Advantages of yagi uda antenna
- Yagi uda antenna has a decent gain of 7dB, which is sufficient for its applications.
- Yagi uda antenna array is direction type of antenna.
- This type of antennas is suitable for applications in high frequency to the ultra-high frequency range.
- These antennas have adjustable from to ack ratio.
Let us discuss some drawbacks of yagi uda antenna.
Disadvantages of yagi uda antenna
- Though the applications of yagi uda antennas are suitable for the antenna’s gain, the gain is not very high compared to any other types of antenna.
- The designing has a requirement of a large number of elements.
- Any damage to the parasitic elements leads to the dysfunctionality of the whole antenna.
- The size is quite large, that is why nowadays the antennas are not used by peoples.
Few mathematical problems related to Yagi Uda Antenna
1. Design a yagi uda antenna with the following specifications. Directivity: Relative to ½λ dipole and situated at the same level. Magnitude: 9.2 dB. f0 = 50.1 MHz. The desired diameter of the parasitic rods: 2.54 cm. The desired diameter of the metal supporting boom: 5.1 cm. Find out the spacings between elements, lengths and length of the entire array.
The operating frequency is given as 50.1 MHz. The wavelength comes as λ = 5.988m.

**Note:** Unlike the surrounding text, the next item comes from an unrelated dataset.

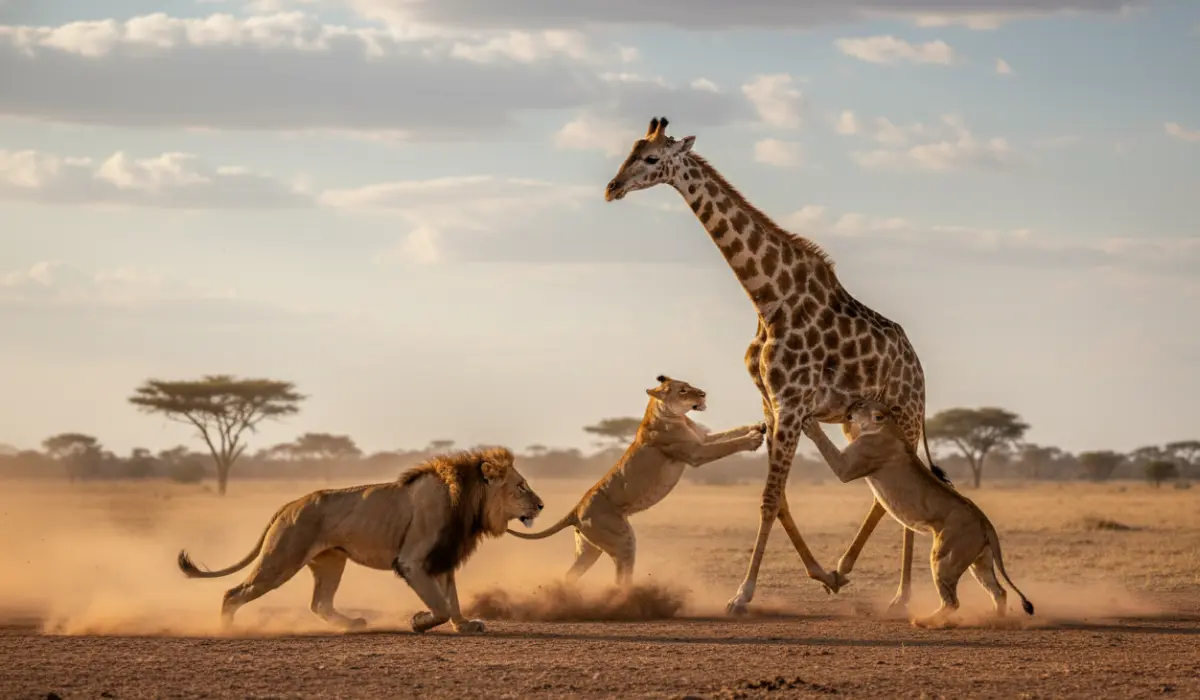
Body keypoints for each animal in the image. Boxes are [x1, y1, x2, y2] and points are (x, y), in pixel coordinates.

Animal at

The desired diameter of the parasitic rods is given as d = 2.54 cm.
Therefore, d /λ = 2.54/598.8
Or, d /λ = 4.24 x 10-3
The desired diameter of the metal supporting boom is given as D = 5.1cm.
Therefore, D /λ = 5.1 / 598.8
Or, D /λ = 8.52 x 10-3
We need to use a chart that gives us ‘optimized uncompressed lengths of parasitic elements of a yagi-uda antenna’. Using this chart, we can understand that the desired antenna array would have a total of five elements (one driven element, one reflector and three directors).
The second column of the chart gives us the optimum uncompressed length for the value of d/λ = 0.0085.
l1 = 0.482λ
l3 = 0.428λ
l4 = 0.424λ
l5 = 0.428λ
The overall antenna length will be L = (0.6 + 0.2) λ = 0.8λ. The spacing or the distance between the directors parasitic will be 0.2λ and the spacing of the reflector will be same that is 0.2λ.